Terminology

We give some terminology used in phy (especially in the Template GUI).

Probe

A probe is a multielectrode array used for an electrophysiological recording session.

Shank

A shank is one of the different physical electrodes used in a recording.

Every shank has a unique identifier, the shank_id, ranging from 0 to n_shanks-1.

Channel

In phy, a channel corresponds to the digital signal recorded on a given electrode site.

There are several mappings between electrode sites, channel numbers specified by the acquisition system, column indexes in the raw data 2D array, channel ids used in phy, and channel labels displayed in phy.

Here is the assumptions made by phy:

  • The channel_map.npy file contains a channel_map 1D integer array, of size (n_channels,).
  • The raw data array has n_channels_dat columns (which may be different from n_channels if the user decides to drop some channels in phy).
  • The raw data columns are immediately and virtually swapped using the channel map, as follows: X = raw_data[:, channel_map]. This applies to all views that show multiple channels: trace view, waveform view, template view, etc. In other words, phy always sees the raw data as a NumPy-like array (in fact, a virtual memmapped and column-swapped array) with n_channels columns, which correspond to the channel_map-swapped columns in the binary file.
  • The channel_ids used internally in phy are always ranging from 0 to n_channels - 1.
  • The channel label displayed in phy of channel channel_id is channel_map[channel_id].

Spike

A spike is an action potential emitted by a given neuron, at a given time. It is recorded on a specific set of channels. It has a specific shape (waveform) on each of these channels. It belongs to a given template and cluster. The spike-cluster assignment is the main output of a spike sorting session.

Every spike has a unique identifier, spike_id, ranging from 0 to n_spikes-1.

Spikes themselves cannot be modified or deleted. Only the spike-cluster assignments, and cluster attributes, can be modified in phy.

Template

A template is defined by a set of waveforms (template waveforms) on specific channels. It is obtained by a spike sorting algorithm based on template matching. The algorithm attributes a template for every spike, along with an amplitude. The waveform of every spike is expected to be the template waveform multiplied by the amplitude.

Every template has a unique identifier, template_id, ranging from 0 to n_templates-1.

The spike-template assignments are saved in spike_templates.npy. This 1D array has n_spikes elements, it gives the template id of every spike.

A template's "best channels" correspond to the channels where the template waveform has been detected. The "best channel" (or peak channel) is the channel with the maximum template waveform amplitude.

Cluster

A cluster is a set of spikes, supposed to have been emitted by a single neuron.

Every cluster has a unique integer, cluster_id, ranging from 0 to n_clusters-1.

The cluster id is unique: when the cluster changes (i.e. spikes are removed or added), the cluster id changes. This simplifies the implementation of phy, which uses an internal cache on disk for performance.

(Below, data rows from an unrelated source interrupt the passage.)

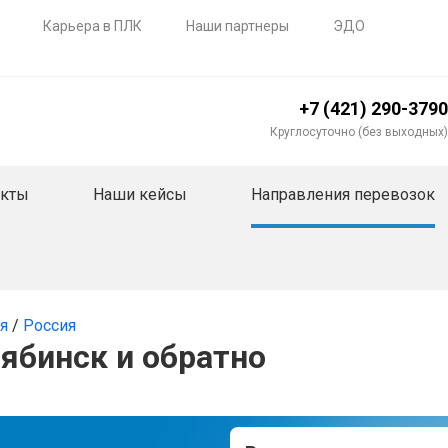
Карьера в ПЛК
Наши партнеры
ЭДО
+7 (421) 290-3790
Круглосуточно (без выходных)
акты
Наши кейсы
Направления перевозок
ия
/
Россия
ябинск и обратно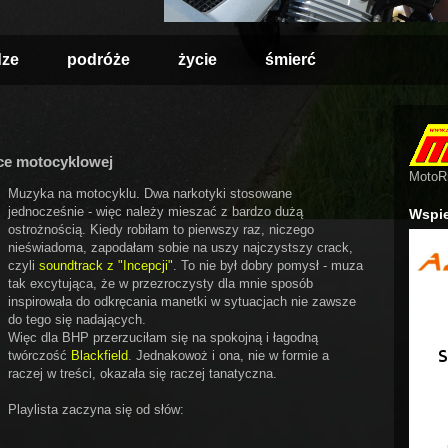
dze
podróże
życie
śmierć
nce motocyklowej
MotoRm
Muzyka na motocyklu. Dwa narkotyki stosowane
jednocześnie - więc należy mieszać z bardzo dużą
Wspie
ostrożnością. Kiedy robiłam to pierwszy raz, niczego
nieświadoma, zapodałam sobie na uszy najczystszy crack,
czyli
soundtrack z "Incepcji"
. To nie był dobry pomysł - muza
tak excytująca, że w przezroczysty dla mnie sposób
inspirowała do odkręcania manetki w sytuacjach nie zawsze
do tego się nadających.
Więc dla BHP przerzuciłam się na spokojną i łagodną
twórczość
Blackfield
. Jednakowoż i ona, nie w formie a
raczej w treści, okazała się raczej tanatyczna.
Playlista zaczyna się od słów: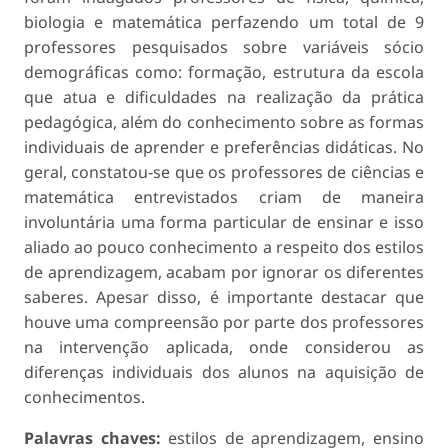
biologia e matemática perfazendo um total de 9
professores pesquisados sobre variáveis sócio
demográficas como: formação, estrutura da escola
que atua e dificuldades na realização da prática
pedagógica, além do conhecimento sobre as formas
individuais de aprender e preferências didáticas. No
geral, constatou-se que os professores de ciências e
matemática entrevistados criam de maneira
involuntária uma forma particular de ensinar e isso
aliado ao pouco conhecimento a respeito dos estilos
de aprendizagem, acabam por ignorar os diferentes
saberes. Apesar disso, é importante destacar que
houve uma compreensão por parte dos professores
na intervenção aplicada, onde considerou as
diferenças individuais dos alunos na aquisição de
conhecimentos.
Palavras chaves:
estilos de aprendizagem, ensino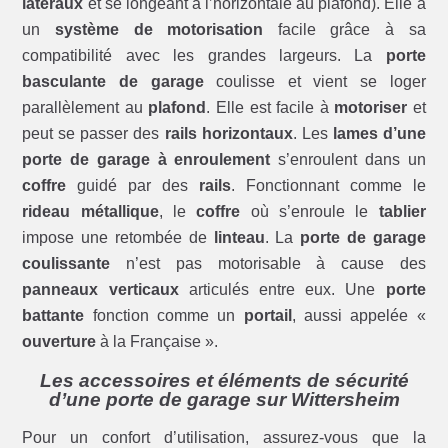
latéraux
et se longeant à l’horizontale au plafond). Elle a
un
système de motorisation
facile grâce à sa
compatibilité avec les grandes largeurs. La
porte
basculante de garage
coulisse et vient se loger
parallèlement au
plafond
. Elle est facile à
motoriser
et
peut se passer des
rails horizontaux
. Les
lames d’une
porte de garage à enroulement
s’enroulent dans un
coffre
guidé par des
rails
. Fonctionnant comme le
rideau métallique
, le
coffre
où s’enroule le
tablier
impose une retombée de
linteau
. La
porte de garage
coulissante
n’est pas motorisable à cause des
panneaux verticaux
articulés entre eux. Une
porte
battante
fonction comme un
portail
, aussi appelée «
ouverture
à la Française ».
Les accessoires et éléments de sécurité
d’une porte de garage sur Wittersheim
Pour un confort d’utilisation, assurez-vous que la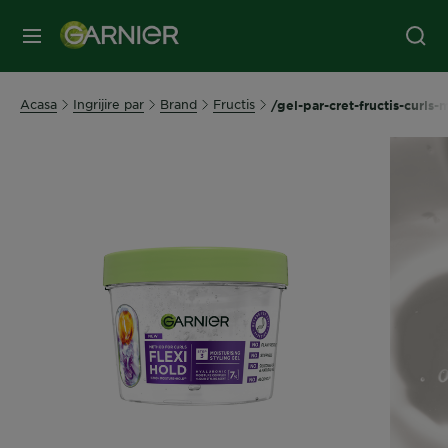
MENIU
Acasa
Ingrijire par
Brand
Fructis
/gel-par-cret-fructis-curls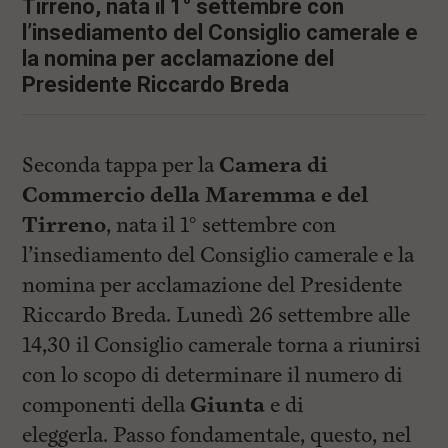
i
Tirreno, nata il 1° settembre con
n
l’insediamento del Consiglio camerale e
c
la nomina per acclamazione del
i
p
Presidente Riccardo Breda
a
l
i
V
Seconda tappa per la
Camera di
a
i
Commercio della Maremma e del
a
l
Tirreno
, nata il 1° settembre con
M
l’insediamento del Consiglio camerale e la
e
n
nomina per acclamazione del Presidente
ù
P
Riccardo Breda. Lunedì 26 settembre alle
r
14,30 il Consiglio camerale torna a riunirsi
i
n
con lo scopo di determinare il numero di
c
i
componenti della
Giunta
e di
p
eleggerla. Passo fondamentale, questo, nel
a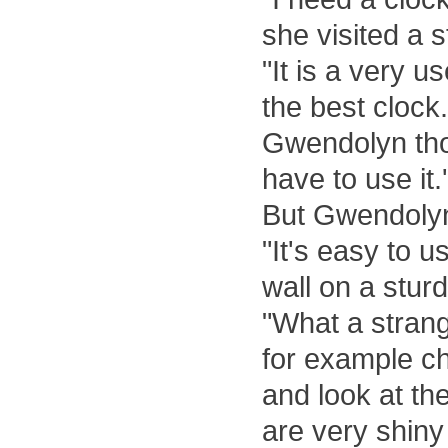
she visited a s
"It is a very u
the best clock.
Gwendolyn thoug
have to use it.'
But Gwendolyn
"It's easy to u
wall on a sturd
"What a stran
for example ch
and look at th
are very shiny 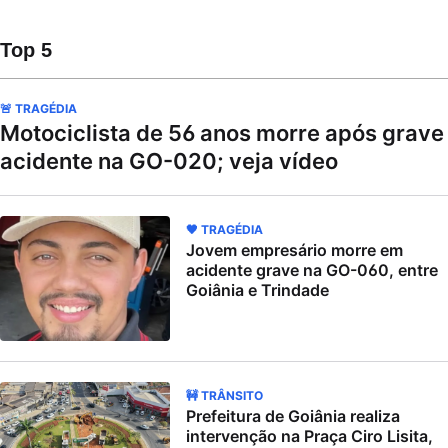
Top 5
🚨 TRAGÉDIA
Motociclista de 56 anos morre após grave
acidente na GO-020; veja vídeo
🖤 TRAGÉDIA
Jovem empresário morre em
acidente grave na GO-060, entre
Goiânia e Trindade
🚧 TRÂNSITO
Prefeitura de Goiânia realiza
intervenção na Praça Ciro Lisita,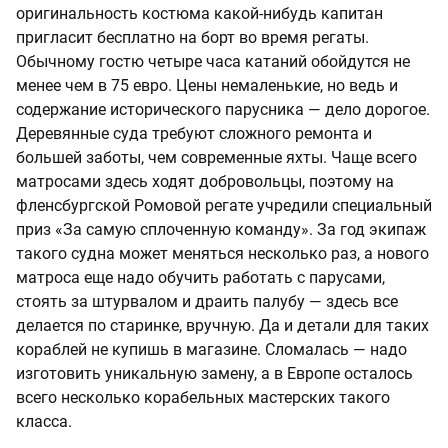
оригинальность костюма какой-нибудь капитан
пригласит бесплатно на борт во время регаты.
Обычному гостю четыре часа катаний обойдутся не
менее чем в 75 евро. Цены немаленькие, но ведь и
содержание исторического парусника — дело дорогое.
Деревянные суда требуют сложного ремонта и
большей заботы, чем современные яхты. Чаще всего
матросами здесь ходят добровольцы, поэтому на
фленсбургской Ромовой регате учредили специальный
приз «За самую сплоченную команду». За год экипаж
такого судна может меняться несколько раз, а нового
матроса еще надо обучить работать с парусами,
стоять за штурвалом и драить палубу — здесь все
делается по старинке, вручную. Да и детали для таких
кораблей не купишь в магазине. Сломалась — надо
изготовить уникальную замену, а в Европе осталось
всего несколько корабельных мастерских такого
класса.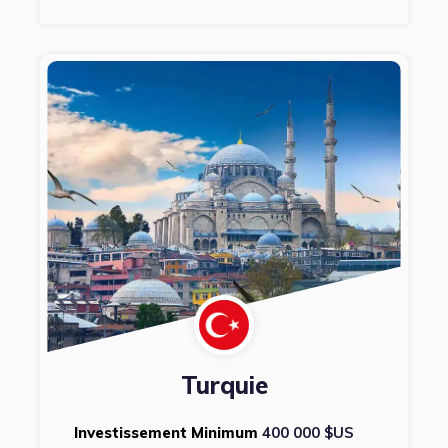
Turquie
Investissement Minimum
400 000 $US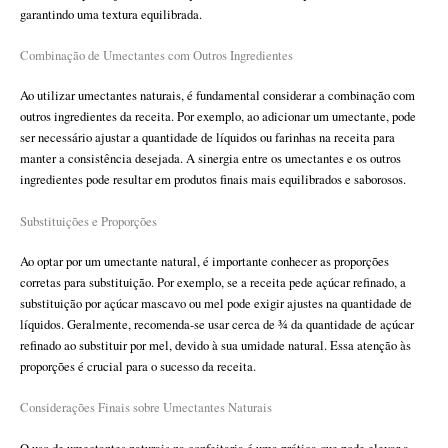
garantindo uma textura equilibrada.
Combinação de Umectantes com Outros Ingredientes
Ao utilizar umectantes naturais, é fundamental considerar a combinação com
outros ingredientes da receita. Por exemplo, ao adicionar um umectante, pode
ser necessário ajustar a quantidade de líquidos ou farinhas na receita para
manter a consistência desejada. A sinergia entre os umectantes e os outros
ingredientes pode resultar em produtos finais mais equilibrados e saborosos.
Substituições e Proporções
Ao optar por um umectante natural, é importante conhecer as proporções
corretas para substituição. Por exemplo, se a receita pede açúcar refinado, a
substituição por açúcar mascavo ou mel pode exigir ajustes na quantidade de
líquidos. Geralmente, recomenda-se usar cerca de ¾ da quantidade de açúcar
refinado ao substituir por mel, devido à sua umidade natural. Essa atenção às
proporções é crucial para o sucesso da receita.
Considerações Finais sobre Umectantes Naturais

The spike-cluster assignments are saved in spike_clusters.npy. This 1D array has n_spikes elements, it gives the cluster id of every spike.

Cluster vs templates

Initially, before running phy, the spike-cluster and spike-template assignments are identical. If spike_clusters.npy does not exist, it is automatically copied from spike_templates.npy. When modifying the spike-cluster assignments in phy, only spike_clusters.npy is modified, while spike_templates.npy is fixed.

As clusters are merged and split, new clusters are created, old ones are deleted. Therefore, whereas the template ids and clusters ids match initially, they no longer do as soon as the user performs manual clustering actions.

Amplitude

There are several slightly different definitions for the amplitude:

  • Per template:
    • Template amplitude: for every template, the maximum amplitude of the template waveforms across all channels.
  • Per spike:
    • Amplitude: for every spike, the scalar found in the file amplitudes.npy, saved by the spike sorting algorithm.
    • Spike raw amplitude: for every spike, the maximum amplitude of the raw waveforms across all channels (extracted from the raw data file).
    • Spike template amplitude: for every spike, the corresponding template amplitude multiplied by the spike's amplitude.
  • Per cluster:
    • Mean spike template amplitude: for every cluster, the average of the spike template amplitudes.
    • Mean spike raw amplitude: for every cluster, the average of the spike raw amplitudes.

Event

(Upcoming feature). Time behavioral events, like stimulus onsets, that may be supported in a future version of phy.